Hilft dabei auch die Musik?
Wenn ich singe, kann ich Traurigkeit kompensieren. Wenn ich singe, wird alles leichter. Wenn ich nicht weiß, wie es weitergeht, gehe ich eine Runde spazieren und ich gehe quasi schon weiter. Immer in Bewegung bleiben und sich nicht festbeißen an dunklen Gedanken, das möchte ich auch mit meiner Musik vermitteln.
Ein Song vom neuen Album heißt „Eisvogelfrau“. Vögel haben eine besondere Bedeutung in Ihrem Leben, wie kam es dazu?
Ich wohne ja in Hamburg mittendrin. Im letzten Jahr bin ich viel spazieren gegangen und an einem Kanal habe ich einen Eisvogel gesehen. Ich konnte es gar nicht glauben. Inmitten der Großstadt ein türkisfarbener Diamant. Wie ein Fabelwesen. Dann habe ich angefangen mich zu interessieren, welche Vogelarten es gibt und habe bei Vogelzählungen mitgemacht. Seither habe ich ein richtig gutes Fernglas und fahre auch oft raus aus der Stadt.

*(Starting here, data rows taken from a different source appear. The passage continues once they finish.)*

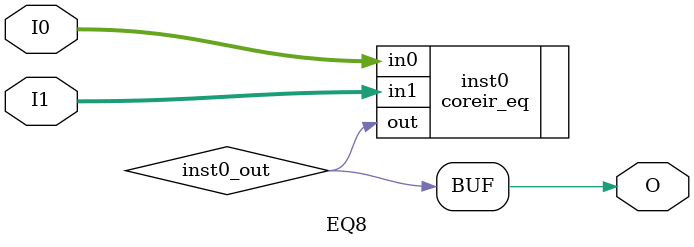
<source format=v>
module EQ8 (input [7:0] I0, input [7:0] I1, output  O);
wire  inst0_out;
coreir_eq inst0 (.in0(I0), .in1(I1), .out(inst0_out));
assign O = inst0_out;
endmodule


</source>
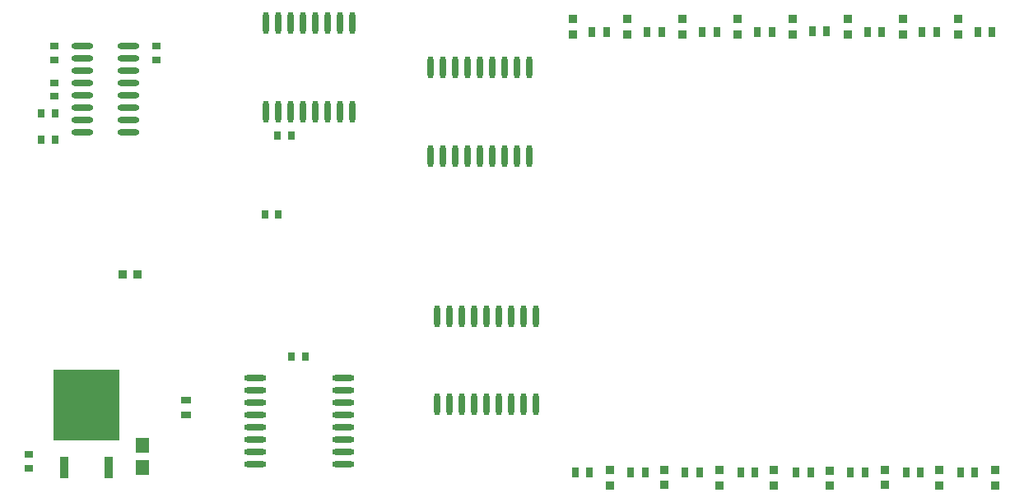
<source format=gtp>
%FSLAX25Y25*%
%MOIN*%
G70*
G01*
G75*
G04 Layer_Color=8421504*
%ADD10R,0.05709X0.06102*%
%ADD11R,0.03740X0.02756*%
%ADD12R,0.03740X0.09055*%
%ADD13R,0.26772X0.28740*%
%ADD14O,0.08858X0.02362*%
%ADD15O,0.02362X0.09055*%
%ADD16O,0.09055X0.02362*%
%ADD17R,0.03543X0.03740*%
%ADD18R,0.02756X0.03740*%
%ADD19R,0.03150X0.03937*%
%ADD20R,0.03740X0.03543*%
%ADD21R,0.03937X0.03150*%
%ADD22C,0.02500*%
%ADD23C,0.01000*%
%ADD24R,0.09600X0.09600*%
%ADD25C,0.09600*%
%ADD26C,0.07000*%
%ADD27R,0.07000X0.07000*%
%ADD28C,0.06000*%
%ADD29R,0.06000X0.06000*%
%ADD30C,0.07874*%
%ADD31C,0.05000*%
%ADD32C,0.04000*%
%ADD33C,0.09100*%
G04:AMPARAMS|DCode=34|XSize=111mil|YSize=111mil|CornerRadius=0mil|HoleSize=0mil|Usage=FLASHONLY|Rotation=0.000|XOffset=0mil|YOffset=0mil|HoleType=Round|Shape=Relief|Width=10mil|Gap=10mil|Entries=4|*
%AMTHD34*
7,0,0,0.11100,0.09100,0.01000,45*
%
%ADD34THD34*%
%ADD35C,0.08000*%
%ADD36C,0.07937*%
%ADD37C,0.06800*%
G04:AMPARAMS|DCode=38|XSize=99.37mil|YSize=99.37mil|CornerRadius=0mil|HoleSize=0mil|Usage=FLASHONLY|Rotation=0.000|XOffset=0mil|YOffset=0mil|HoleType=Round|Shape=Relief|Width=10mil|Gap=10mil|Entries=4|*
%AMTHD38*
7,0,0,0.09937,0.07937,0.01000,45*
%
%ADD38THD38*%
%ADD39C,0.10000*%
%ADD40C,0.00984*%
%ADD41C,0.02362*%
%ADD42C,0.00787*%
%ADD43C,0.00500*%
D10*
X-341700Y-70274D02*
D03*
Y-79526D02*
D03*
D11*
X-387600Y-79656D02*
D03*
Y-74144D02*
D03*
X-377300Y86044D02*
D03*
Y91556D02*
D03*
X-335900Y91556D02*
D03*
Y86044D02*
D03*
X-377500Y71144D02*
D03*
Y76656D02*
D03*
D12*
X-373276Y-79517D02*
D03*
X-355324D02*
D03*
D13*
X-364300Y-53926D02*
D03*
D14*
X-366149Y91500D02*
D03*
Y86500D02*
D03*
Y81500D02*
D03*
Y76500D02*
D03*
Y71500D02*
D03*
Y66500D02*
D03*
Y61500D02*
D03*
Y56500D02*
D03*
X-347251Y91500D02*
D03*
Y86500D02*
D03*
Y81500D02*
D03*
Y76500D02*
D03*
Y71500D02*
D03*
Y66500D02*
D03*
Y61500D02*
D03*
Y56500D02*
D03*
D15*
X-225000Y47087D02*
D03*
X-220000D02*
D03*
X-215000D02*
D03*
X-210000D02*
D03*
X-205000D02*
D03*
X-200000D02*
D03*
X-195000D02*
D03*
X-190000D02*
D03*
X-185000D02*
D03*
X-225000Y82913D02*
D03*
X-220000D02*
D03*
X-215000D02*
D03*
X-210000D02*
D03*
X-205000D02*
D03*
X-200000D02*
D03*
X-195000D02*
D03*
X-190000D02*
D03*
X-185000D02*
D03*
X-256800Y100913D02*
D03*
X-261800D02*
D03*
X-266800D02*
D03*
X-271800D02*
D03*
X-276800D02*
D03*
X-281800D02*
D03*
X-286800D02*
D03*
X-291800D02*
D03*
X-256800Y65087D02*
D03*
X-261800D02*
D03*
X-266800D02*
D03*
X-271800D02*
D03*
X-276800D02*
D03*
X-281800D02*
D03*
X-286800D02*
D03*
X-291800D02*
D03*
X-222500Y-53713D02*
D03*
X-217500D02*
D03*
X-212500D02*
D03*
X-207500D02*
D03*
X-202500D02*
D03*
X-197500D02*
D03*
X-192500D02*
D03*
X-187500D02*
D03*
X-182500D02*
D03*
X-222500Y-17887D02*
D03*
X-217500D02*
D03*
X-212500D02*
D03*
X-207500D02*
D03*
X-202500D02*
D03*
X-197500D02*
D03*
X-192500D02*
D03*
X-187500D02*
D03*
X-182500D02*
D03*
D16*
X-260187Y-78000D02*
D03*
Y-73000D02*
D03*
Y-68000D02*
D03*
Y-63000D02*
D03*
Y-58000D02*
D03*
Y-53000D02*
D03*
Y-48000D02*
D03*
Y-43000D02*
D03*
X-296013Y-78000D02*
D03*
Y-73000D02*
D03*
Y-68000D02*
D03*
Y-63000D02*
D03*
Y-58000D02*
D03*
Y-53000D02*
D03*
Y-48000D02*
D03*
Y-43000D02*
D03*
D17*
X-343548Y-1100D02*
D03*
X-349651D02*
D03*
D18*
X-286856Y55200D02*
D03*
X-281344D02*
D03*
X-292056Y23400D02*
D03*
X-286544D02*
D03*
X-281256Y-34400D02*
D03*
X-275744D02*
D03*
X-377144Y53700D02*
D03*
X-382656D02*
D03*
X-377144Y64200D02*
D03*
X-382656D02*
D03*
D19*
X2453Y97300D02*
D03*
X-3453D02*
D03*
X-20047D02*
D03*
X-25953D02*
D03*
X-42247D02*
D03*
X-48153D02*
D03*
X-86747D02*
D03*
X-92653D02*
D03*
X-109047Y97400D02*
D03*
X-114953D02*
D03*
X-10453Y-81300D02*
D03*
X-4547D02*
D03*
X-32453D02*
D03*
X-26547D02*
D03*
X-64547Y97500D02*
D03*
X-70453D02*
D03*
X-131447Y97300D02*
D03*
X-137353D02*
D03*
X-153647D02*
D03*
X-159553D02*
D03*
X-54953Y-81300D02*
D03*
X-49047D02*
D03*
X-76953D02*
D03*
X-71047D02*
D03*
X-99453D02*
D03*
X-93547D02*
D03*
X-121853D02*
D03*
X-115947D02*
D03*
X-144053D02*
D03*
X-138147D02*
D03*
X-166453D02*
D03*
X-160547D02*
D03*
D20*
X-11400Y96448D02*
D03*
Y102551D02*
D03*
X-33600Y96448D02*
D03*
Y102551D02*
D03*
X-56000Y96448D02*
D03*
Y102551D02*
D03*
X3500Y-80449D02*
D03*
Y-86551D02*
D03*
X-19000Y-80449D02*
D03*
Y-86551D02*
D03*
X-78300Y96448D02*
D03*
Y102551D02*
D03*
X-100600Y96448D02*
D03*
Y102551D02*
D03*
X-122900Y96448D02*
D03*
Y102551D02*
D03*
X-145200Y96448D02*
D03*
Y102551D02*
D03*
X-167500Y96448D02*
D03*
Y102551D02*
D03*
X-41100Y-80348D02*
D03*
Y-86451D02*
D03*
X-63500Y-80648D02*
D03*
Y-86751D02*
D03*
X-86000Y-80449D02*
D03*
Y-86551D02*
D03*
X-108000Y-80449D02*
D03*
Y-86551D02*
D03*
X-130500Y-80348D02*
D03*
Y-86451D02*
D03*
X-152500Y-80449D02*
D03*
Y-86551D02*
D03*
D21*
X-324100Y-58053D02*
D03*
Y-52147D02*
D03*
M02*

</source>
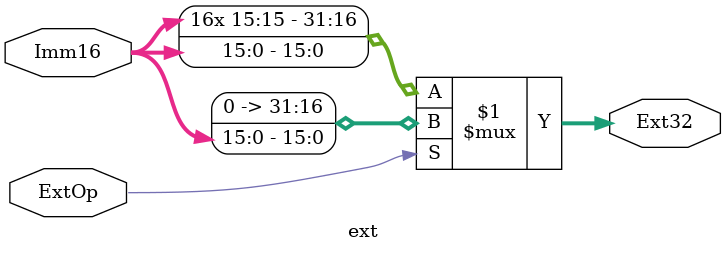
<source format=v>
`timescale 1ns / 1ps

module ext(
    input [15:0] Imm16,
    input ExtOp,
    output [31:0] Ext32
    );

	// EXTOp == 0 : Sign_extend
	// EXTOp == 1 : Zero_extend
	assign Ext32 = ExtOp ? {{16{1'b0}}, Imm16} : {{16{Imm16[15]}}, Imm16};

endmodule

</source>
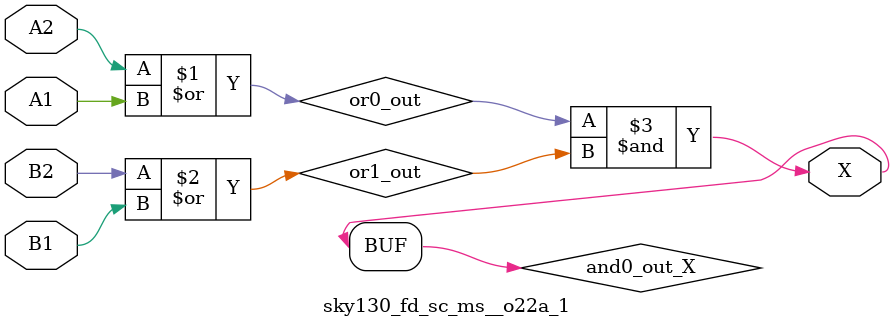
<source format=v>
/*
 * Copyright 2020 The SkyWater PDK Authors
 *
 * Licensed under the Apache License, Version 2.0 (the "License");
 * you may not use this file except in compliance with the License.
 * You may obtain a copy of the License at
 *
 *     https://www.apache.org/licenses/LICENSE-2.0
 *
 * Unless required by applicable law or agreed to in writing, software
 * distributed under the License is distributed on an "AS IS" BASIS,
 * WITHOUT WARRANTIES OR CONDITIONS OF ANY KIND, either express or implied.
 * See the License for the specific language governing permissions and
 * limitations under the License.
 *
 * SPDX-License-Identifier: Apache-2.0
*/


`ifndef SKY130_FD_SC_MS__O22A_1_FUNCTIONAL_V
`define SKY130_FD_SC_MS__O22A_1_FUNCTIONAL_V

/**
 * o22a: 2-input OR into both inputs of 2-input AND.
 *
 *       X = ((A1 | A2) & (B1 | B2))
 *
 * Verilog simulation functional model.
 */

`timescale 1ns / 1ps
`default_nettype none

`celldefine
module sky130_fd_sc_ms__o22a_1 (
    X ,
    A1,
    A2,
    B1,
    B2
);

    // Module ports
    output X ;
    input  A1;
    input  A2;
    input  B1;
    input  B2;

    // Local signals
    wire or0_out   ;
    wire or1_out   ;
    wire and0_out_X;

    //  Name  Output      Other arguments
    or  or0  (or0_out   , A2, A1          );
    or  or1  (or1_out   , B2, B1          );
    and and0 (and0_out_X, or0_out, or1_out);
    buf buf0 (X         , and0_out_X      );

endmodule
`endcelldefine

`default_nettype wire
`endif  // SKY130_FD_SC_MS__O22A_1_FUNCTIONAL_V

</source>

Was kann ein Mensch von einem Vogel lernen?
Vögel lehren Leichtigkeit, Freiheit und Lebensfreude. Und natürlich viel über die Musikalität. Sie sind unglaublich virtuos. Wenn ich draußen unterwegs bin, achte ich auf die Melodien. Vogelgesang ist unheimlich vielfältig. Für mich als Musikerin ist das Zuhören auch eine Art von Gehörbildung. Ein Zaunkönig ist winzig klein und er singt so unglaublich. Woher nimmt er das Volumen? Das ist beeindruckend. Es lohnt sich, genau hinzuhören.
Wofür sind Sie am dankbarsten?
Dafür, dass ich meine Träume ausleben kann. Musik machen kann und meine Eltern mich immer unterstützt haben. Es gibt so viele Menschen, die Träume in sich haben, und diese niemals ausleben dürfen.